DIRECTIONS FOR THIS TASK: Find and copy the lines in the records beneath this task that contain the word "latest".
━━━━━━━━━━
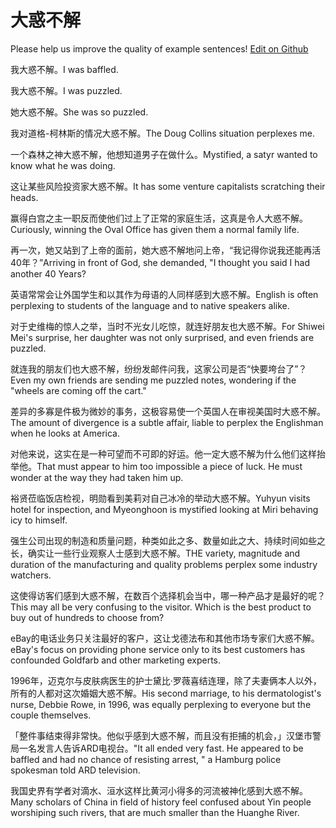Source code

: # 大惑不解

Please help us improve the quality of example sentences! [Edit on Github](https://github.com/jiyushe/jiyu-example-sentence-source/blob/main/chinese/dahuobujie.md)

<p><span class="chinese">我大惑不解。</span><span class="english">I was baffled.</span></p>

<p><span class="chinese">我大惑不解。</span><span class="english">I was puzzled.</span></p>

<p><span class="chinese">她大惑不解。</span><span class="english">She was so puzzled.</span></p>

<p><span class="chinese">我对道格-柯林斯的情况大惑不解。</span><span class="english">The Doug Collins situation perplexes me.</span></p>

<p><span class="chinese">一个森林之神大惑不解，他想知道男子在做什么。</span><span class="english">Mystified, a satyr wanted to know what he was doing.</span></p>

<p><span class="chinese">这让某些风险投资家大惑不解。</span><span class="english">It has some venture capitalists scratching their heads.</span></p>

<p><span class="chinese">赢得白宫之主一职反而使他们过上了正常的家庭生活，这真是令人大惑不解。</span><span class="english">Curiously, winning the Oval Office has given them a normal family life.</span></p>

<p><span class="chinese">再一次，她又站到了上帝的面前，她大惑不解地问上帝，“我记得你说我还能再活40年？”</span><span class="english">Arriving in front of God, she demanded, "I thought you said I had another 40 Years?</span></p>

<p><span class="chinese">英语常常会让外国学生和以其作为母语的人同样感到大惑不解。</span><span class="english">English is often perplexing to students of the language and to native speakers alike.</span></p>

<p><span class="chinese">对于史维梅的惊人之举，当时不光女儿吃惊，就连好朋友也大惑不解。</span><span class="english">For Shiwei Mei's surprise, her daughter was not only surprised, and even friends are puzzled.</span></p>

<p><span class="chinese">就连我的朋友们也大惑不解，纷纷发邮件问我，这家公司是否“快要垮台了”？</span><span class="english">Even my own friends are sending me puzzled notes, wondering if the "wheels are coming off the cart."</span></p>

<p><span class="chinese">差异的多寡是件极为微妙的事务，这极容易使一个英国人在审视美国时大惑不解。</span><span class="english">The amount of divergence is a subtle affair, liable to perplex the Englishman when he looks at America.</span></p>

<p><span class="chinese">对他来说，这实在是一种可望而不可即的好运。他一定大惑不解为什么他们这样抬举他。</span><span class="english">That must appear to him too impossible a piece of luck. He must wonder at the way they had taken him up.</span></p>

<p><span class="chinese">裕贤莅临饭店检视，明勋看到美莉对自己冰冷的举动大惑不解。</span><span class="english">Yuhyun visits hotel for inspection, and Myeonghoon is mystified looking at Miri behaving icy to himself.</span></p>

<p><span class="chinese">强生公司出现的制造和质量问题，种类如此之多、数量如此之大、持续时间如些之长，确实让一些行业观察人士感到大惑不解。</span><span class="english">THE variety, magnitude and duration of the manufacturing and quality problems perplex some industry watchers.</span></p>

<p><span class="chinese">这使得访客们感到大惑不解，在数百个选择机会当中，哪一种产品才是最好的呢？</span><span class="english">This may all be very confusing to the visitor. Which is the best product to buy out of hundreds to choose from?</span></p>

<p><span class="chinese">eBay的电话业务只关注最好的客户，这让戈德法布和其他市场专家们大惑不解。</span><span class="english">eBay's focus on providing phone service only to its best customers has confounded Goldfarb and other marketing experts.</span></p>

<p><span class="chinese">1996年，迈克尔与皮肤病医生的护士黛比·罗薇喜结连理，除了夫妻俩本人以外，所有的人都对这次婚姻大惑不解。</span><span class="english">His second marriage, to his dermatologist's nurse, Debbie Rowe, in 1996, was equally perplexing to everyone but the couple themselves.</span></p>

<p><span class="chinese">「整件事结束得非常快。他似乎感到大惑不解，而且没有拒捕的机会，」汉堡市警局一名发言人告诉ARD电视台。</span><span class="english">"It all ended very fast. He appeared to be baffled and had no chance of resisting arrest, " a Hamburg police spokesman told ARD television.</span></p>

<p><span class="chinese">我国史界有学者对滴水、洹水这样比黄河小得多的河流被神化感到大惑不解。</span><span class="english">Many scholars of China in field of history feel confused about Yin people worshiping such rivers, that are much smaller than the Huanghe River.</span></p>

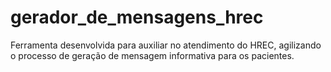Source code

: # gerador_de_mensagens_hrec
Ferramenta desenvolvida para auxiliar no atendimento do HREC, agilizando o processo de geração de mensagem informativa para os pacientes.
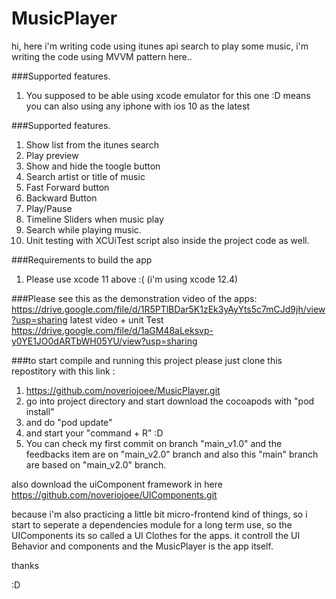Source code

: # MusicPlayer

hi, here i'm writing code using itunes api search to play some music,
i'm writing the code using MVVM pattern here..


###Supported features.
1. You supposed to be able using xcode emulator for this one :D means you can also using any iphone with ios 10 as the latest

###Supported features.
1. Show list from the itunes search
2. Play preview
3. Show and hide the toogle button
4. Search artist or title of music
5. Fast Forward button
6. Backward Button
7. Play/Pause
8. Timeline Sliders when music play
9. Search while playing music.
10. Unit testing with XCUiTest script also inside the project code as well.

###Requirements to build the app
1. Please use xcode 11 above :( (i'm using xcode 12.4)

###Please see this as the demonstration video of the apps:
https://drive.google.com/file/d/1R5PTlBDar5K1zEk3yAyYts5c7mCJd9jh/view?usp=sharing
latest video + unit Test
https://drive.google.com/file/d/1aGM48aLeksvp-y0YE1JO0dARTbWH05YU/view?usp=sharing

###to start compile and running this project
please just clone this repostitory with this link : 
1. https://github.com/noveriojoee/MusicPlayer.git
2. go into project directory and start download the cocoapods with "pod install"
3. and do "pod update"
4. and start your "command + R" :D
5. You can check my first commit on branch "main_v1.0" and the feedbacks item are on "main_v2.0" branch and also this "main" branch are based on "main_v2.0" branch.

also download the uiComponent framework in here
https://github.com/noveriojoee/UIComponents.git

because i'm also practicing a little bit micro-frontend kind of things, so i start to seperate a dependencies module for a long term use, so the UIComponents its so called a UI Clothes for the apps. it controll the UI Behavior and components
and the MusicPlayer is the app itself.


thanks

:D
━━━━━━━━━━
SOLUTION TO THE EXERCISE:
1. You supposed to be able using xcode emulator for this one :D means you can also using any iphone with ios 10 as the latest
latest video + unit Test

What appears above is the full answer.